Der erste Sheriff kam aus Erndtebrück

Ausgewandert: Der erste Sheriff kam aus Erndtebrück

"Ich spreche kein Deutsch,

aber ich bin ein Deutscher." Diese kurze Einleitung vermittelte schon ein Stück Selbstverständnis des amerikanischen Journalisten, der sich im Erndtebrücker Rathaus über eine herzliche Begrüßung freute. Henry Wolff, der mit seiner Frau Linda zurzeit Wittgenstein besucht, ist sich seiner Wurzeln bewusst.
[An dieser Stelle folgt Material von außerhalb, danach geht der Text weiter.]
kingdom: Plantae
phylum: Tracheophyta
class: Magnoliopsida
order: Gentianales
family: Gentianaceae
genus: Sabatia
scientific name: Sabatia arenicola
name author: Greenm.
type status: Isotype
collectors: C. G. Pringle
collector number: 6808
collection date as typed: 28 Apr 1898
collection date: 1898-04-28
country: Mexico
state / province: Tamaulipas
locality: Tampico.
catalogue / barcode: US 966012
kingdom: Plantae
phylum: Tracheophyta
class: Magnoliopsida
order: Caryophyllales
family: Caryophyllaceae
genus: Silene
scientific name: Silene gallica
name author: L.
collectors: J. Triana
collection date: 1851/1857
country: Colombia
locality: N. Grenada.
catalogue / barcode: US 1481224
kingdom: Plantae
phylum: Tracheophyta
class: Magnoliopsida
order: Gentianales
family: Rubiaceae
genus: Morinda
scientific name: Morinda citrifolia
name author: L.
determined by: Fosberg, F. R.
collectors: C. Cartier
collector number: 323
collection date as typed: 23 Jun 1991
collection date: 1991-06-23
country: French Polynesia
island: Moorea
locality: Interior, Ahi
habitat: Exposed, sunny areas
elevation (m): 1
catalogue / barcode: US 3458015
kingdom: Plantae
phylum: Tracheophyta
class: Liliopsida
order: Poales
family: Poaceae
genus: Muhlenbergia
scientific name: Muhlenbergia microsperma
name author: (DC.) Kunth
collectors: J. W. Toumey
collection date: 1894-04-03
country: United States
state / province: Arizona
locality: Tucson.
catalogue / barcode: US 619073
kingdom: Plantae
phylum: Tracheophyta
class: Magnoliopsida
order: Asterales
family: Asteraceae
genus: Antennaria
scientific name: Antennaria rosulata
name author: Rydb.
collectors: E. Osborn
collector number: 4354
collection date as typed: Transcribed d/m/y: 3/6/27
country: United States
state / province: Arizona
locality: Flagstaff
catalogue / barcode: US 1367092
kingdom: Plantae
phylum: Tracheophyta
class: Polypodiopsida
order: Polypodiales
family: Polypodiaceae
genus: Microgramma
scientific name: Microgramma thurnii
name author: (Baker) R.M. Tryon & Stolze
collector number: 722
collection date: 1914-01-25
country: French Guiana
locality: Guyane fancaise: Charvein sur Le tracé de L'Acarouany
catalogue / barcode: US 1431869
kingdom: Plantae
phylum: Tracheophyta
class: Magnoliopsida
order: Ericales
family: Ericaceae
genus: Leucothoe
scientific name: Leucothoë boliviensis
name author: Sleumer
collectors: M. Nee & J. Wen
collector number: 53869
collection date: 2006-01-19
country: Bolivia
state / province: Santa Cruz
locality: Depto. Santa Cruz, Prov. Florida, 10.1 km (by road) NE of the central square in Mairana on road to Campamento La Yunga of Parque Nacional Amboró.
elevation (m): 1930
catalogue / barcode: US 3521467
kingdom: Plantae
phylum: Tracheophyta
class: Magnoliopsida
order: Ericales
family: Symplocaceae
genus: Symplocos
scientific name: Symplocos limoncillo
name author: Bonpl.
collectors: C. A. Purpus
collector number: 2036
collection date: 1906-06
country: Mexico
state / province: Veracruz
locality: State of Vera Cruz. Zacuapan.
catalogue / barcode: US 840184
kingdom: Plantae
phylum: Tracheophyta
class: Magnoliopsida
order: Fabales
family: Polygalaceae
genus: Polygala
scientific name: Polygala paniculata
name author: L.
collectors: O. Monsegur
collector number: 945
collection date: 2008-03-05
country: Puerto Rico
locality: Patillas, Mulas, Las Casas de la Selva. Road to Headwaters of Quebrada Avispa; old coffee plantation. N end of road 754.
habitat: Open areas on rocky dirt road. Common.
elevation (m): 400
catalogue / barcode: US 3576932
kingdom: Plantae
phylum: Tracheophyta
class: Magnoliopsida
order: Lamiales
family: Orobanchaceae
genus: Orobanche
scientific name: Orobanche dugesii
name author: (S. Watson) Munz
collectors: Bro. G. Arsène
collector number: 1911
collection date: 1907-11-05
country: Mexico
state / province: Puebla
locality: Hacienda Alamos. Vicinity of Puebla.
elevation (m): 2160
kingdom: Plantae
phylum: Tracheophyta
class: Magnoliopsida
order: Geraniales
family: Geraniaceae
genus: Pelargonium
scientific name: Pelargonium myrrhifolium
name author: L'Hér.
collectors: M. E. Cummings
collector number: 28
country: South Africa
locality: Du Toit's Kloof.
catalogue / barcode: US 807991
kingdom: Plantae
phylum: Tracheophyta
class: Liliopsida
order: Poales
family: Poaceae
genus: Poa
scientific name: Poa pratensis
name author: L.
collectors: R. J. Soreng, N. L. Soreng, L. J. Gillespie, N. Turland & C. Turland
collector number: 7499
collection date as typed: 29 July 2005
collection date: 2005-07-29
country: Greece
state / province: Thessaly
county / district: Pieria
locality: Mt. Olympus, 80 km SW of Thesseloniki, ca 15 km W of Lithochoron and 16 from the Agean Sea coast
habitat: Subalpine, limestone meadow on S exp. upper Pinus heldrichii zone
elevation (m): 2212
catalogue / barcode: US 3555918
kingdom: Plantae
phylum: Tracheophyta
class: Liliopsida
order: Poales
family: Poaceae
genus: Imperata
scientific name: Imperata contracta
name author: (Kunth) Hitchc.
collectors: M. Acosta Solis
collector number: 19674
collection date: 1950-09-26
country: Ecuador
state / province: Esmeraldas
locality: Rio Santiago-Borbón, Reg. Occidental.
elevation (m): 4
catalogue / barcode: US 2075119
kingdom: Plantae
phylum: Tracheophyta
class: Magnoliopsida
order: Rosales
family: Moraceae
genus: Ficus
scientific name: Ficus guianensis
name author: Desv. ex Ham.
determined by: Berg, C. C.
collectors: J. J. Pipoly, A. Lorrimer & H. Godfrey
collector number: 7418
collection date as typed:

Er hat ja auch intensiv danach gesucht.


In Zinse

hätten seine Vorfahren gewohnt, berichtet Wolff, für den natürlich eine Übernachtung in der dortigen Pension Afflerbach zum Pflichtprogramm gehört. Immerhin seien die Schankrechte sogar früher in der eigenen Familie gewesen. Das Haus fiel vor knapp 100 Jahren einem Brand zum Opfer.
Über seine Frau Linda, die ihn mit ins Archiv der Mormonenkirche mitgenommen habe, sei das Interesse an der Ahnenforschung erwacht, die natürlich zunächst mit der eigenen Familie begann und über den Urgroßvater Christian Wolf, der sich noch mit einem F schrieb, und seine Frau Marie-Elisabeth, eine gebürtige Weyand, nach Wittgenstein führte.


In einer Kolumne in der Zeitung

"Victoria Advocat" berichtete der texanische Spross des Wittgensteiner Wolf-Clans über seine Forschungen. "Ich wusste nicht, was ich damit losgetreten hatte", wundert er sich jetzt noch über das riesige Interesse an seiner Arbeit, die in immer verzweigtere Richtungen ging.
Mit seinen Vorfahren, die 1851 von Zinse nach Shelby in Texas auswanderten, verließen zwischen 250 bis 300 Wittgensteiner ihre Heimat, hat Wolff mittlerweile herausgefunden. Seine Urgroßeltern gingen nach Shelby und ließen sich auf der "Rolling Hill Farm" nieder, deren Umfeld mit Bäumen und Hügeln, so meint der Urenkel, sie wahrscheinlich ein wenig an Zinse erinnert habe.


Im Wesentlichen hätten sich die Wittgensteiner

Emigranten in drei Gebieten in Texas niedergelassen. Eine der größten Gruppen, die 1846 mit der "York" Richtung Amerika fuhr und in Fredericsburg sesshaft wurde, hatte gleich noch den eigenen Pfarrer mitgebracht, Heinrich Basse, der vorher 14 Jahre in Erndtebrück seine Gemeinde geleitet hatte und vermutlich viele Mitglieder mit in die USA nahm. "Er war der erste protestantische Pastor dort", kann Wolff über interessante Details berichten. Ein Erndtebrücker, nämlich Ludwig Martin, wurde auch der erste Sheriff eines texanischen Landkreises.


"Die meisten Siedler

waren Farmer oder züchteten Rinder", berichtet Wolff über den Broterwerb der Wittgensteiner in der neuen Heimat, die auch heute noch sehr ländlich geprägt ist. Tausende von Nachkommen der Wittgensteiner Auswanderer finden sich heute in Texas und die Liste, die Henry Wolff mitgebracht hat, zeigt das unmissverständlich. Afflerbach, Althaus, Bald, Bernshausen, Birkelbach, Dornhoefer, Goebel, Hassler, Homrighausen, Knebel, Marburger, Muesse, Riedesel, Sassmanshausen, Treude, Voelkel und etliche andere "ur-wittgensteiner" Namen sind heute in Texas zu finden. "Wenn man die Straßen entlanggeht, fühlt man sich fast wie in Wittgenstein", scherzte Wolff, der im Erndtebrücker Rathaus von Vertretern des Heimatvereins und der Gemeinde herzlich empfangen wurde.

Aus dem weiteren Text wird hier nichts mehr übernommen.